Apesar disso, o Brasil não se valeu integralmente da oportunidade oferecida pelo TRIPS. Em 14 de maio de 1996, o governo brasileiro sancionou a Lei 9.279/96 em que passou a admitir o patenteamento de produtos químicos-farmacêuticos e produtos para a agricultura além de ajustar o restante de legislação aos dispositivos exigidos pelo TRIPS. A adoção acelerada do TRIPS decretou a falência da indústria químico-farmacêutica em nosso País, já ferida de morte pelo processo de abertura comercial desabrida, do início dos anos 90. Diferentemente de nós, Índia e China assumiram sua condição de países em desenvolvimento e aproveitaram, até o limite, as flexibilidades oferecidas pelo TRIPS. No bojo de uma bem articulada política de inovação tecnológica e desenvolvimento industrial aqueles países são hoje grandes exportadores de produtos químico-farmacêuticos, medicamentos e defensivos agrícolas.

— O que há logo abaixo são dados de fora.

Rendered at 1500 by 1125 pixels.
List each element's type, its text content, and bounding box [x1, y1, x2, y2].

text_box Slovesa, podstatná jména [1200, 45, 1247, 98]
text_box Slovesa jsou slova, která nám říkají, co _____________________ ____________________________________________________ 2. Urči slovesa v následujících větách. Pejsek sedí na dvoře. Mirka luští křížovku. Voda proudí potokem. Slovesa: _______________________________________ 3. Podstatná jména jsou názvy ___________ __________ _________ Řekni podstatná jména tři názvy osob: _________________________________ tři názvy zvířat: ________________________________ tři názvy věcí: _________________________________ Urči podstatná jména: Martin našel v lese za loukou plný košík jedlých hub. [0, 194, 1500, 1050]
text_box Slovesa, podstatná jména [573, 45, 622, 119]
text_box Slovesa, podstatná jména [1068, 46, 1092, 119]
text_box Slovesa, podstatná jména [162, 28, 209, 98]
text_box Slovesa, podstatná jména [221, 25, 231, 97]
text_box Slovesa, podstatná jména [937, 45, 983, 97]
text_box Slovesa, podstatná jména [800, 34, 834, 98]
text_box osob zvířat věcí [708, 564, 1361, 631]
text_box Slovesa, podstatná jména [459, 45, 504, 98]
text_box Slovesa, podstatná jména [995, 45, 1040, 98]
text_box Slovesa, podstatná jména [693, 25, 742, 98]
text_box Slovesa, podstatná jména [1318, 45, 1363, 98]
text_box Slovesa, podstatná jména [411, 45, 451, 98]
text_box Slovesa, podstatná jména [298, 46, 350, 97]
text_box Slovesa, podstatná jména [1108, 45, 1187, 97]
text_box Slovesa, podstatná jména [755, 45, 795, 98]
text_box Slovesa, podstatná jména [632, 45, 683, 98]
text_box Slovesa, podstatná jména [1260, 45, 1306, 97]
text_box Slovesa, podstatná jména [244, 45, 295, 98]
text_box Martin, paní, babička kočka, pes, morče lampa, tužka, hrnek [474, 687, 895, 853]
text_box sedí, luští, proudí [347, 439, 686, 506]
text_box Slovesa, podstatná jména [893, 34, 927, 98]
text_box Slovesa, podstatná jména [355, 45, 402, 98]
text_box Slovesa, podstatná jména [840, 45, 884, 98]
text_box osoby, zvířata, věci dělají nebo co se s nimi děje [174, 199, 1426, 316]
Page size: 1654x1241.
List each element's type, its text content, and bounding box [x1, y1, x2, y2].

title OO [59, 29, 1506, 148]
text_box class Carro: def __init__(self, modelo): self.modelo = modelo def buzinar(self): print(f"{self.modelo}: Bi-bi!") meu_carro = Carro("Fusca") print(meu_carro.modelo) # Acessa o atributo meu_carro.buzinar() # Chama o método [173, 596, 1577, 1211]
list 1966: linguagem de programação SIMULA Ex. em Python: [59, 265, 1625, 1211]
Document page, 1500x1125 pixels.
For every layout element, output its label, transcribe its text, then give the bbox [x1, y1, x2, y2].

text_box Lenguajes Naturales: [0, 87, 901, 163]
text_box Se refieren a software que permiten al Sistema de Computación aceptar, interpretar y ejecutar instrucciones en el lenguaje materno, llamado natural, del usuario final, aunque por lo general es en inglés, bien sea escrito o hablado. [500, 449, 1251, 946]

A adoção pelo Brasil de uma legislação nacional obediente ao TRIPS muito antes da data exigida para isto foi feita sob intensa pressão internacional e forte lobby de empresas multinacionais, especialmente do setor farmacêutico. A lei saiu do Congresso com dispositivos absolutamente esdrúxulos, como os contidos nos artigos 230 e 231, conhecidos como pipeline. Estes artigos, ao ferirem direitos adquiridos, são inconstitucionais. O que já era divulgado no exterior era de domínio público no Brasil e não poderia voltar ao domínio privado. O parágrafo terceiro do artigo 230 chega ao absurdo de negar ao Instituto Nacional de Propriedade Industrial (INPI) o direito de analisar e eventualmente negar o privilégio a um pedido de patente depositado no Brasil ao amparo do disposto no caput se uma patente referente ao mesmo pedido já tiver sido concedida no país do primeiro pedido. A aceitação do artigo 230 da Lei 9.279/96 pelo Congresso e pelo Executivo arranhou definitivamente a soberania brasileira na concessão de privilégios no seu território. A partir do momento da promulgação de uma lei com tal dispositivo, a judicatura passou a ser a última linha de defesa dos interesses nacionais nesta matéria.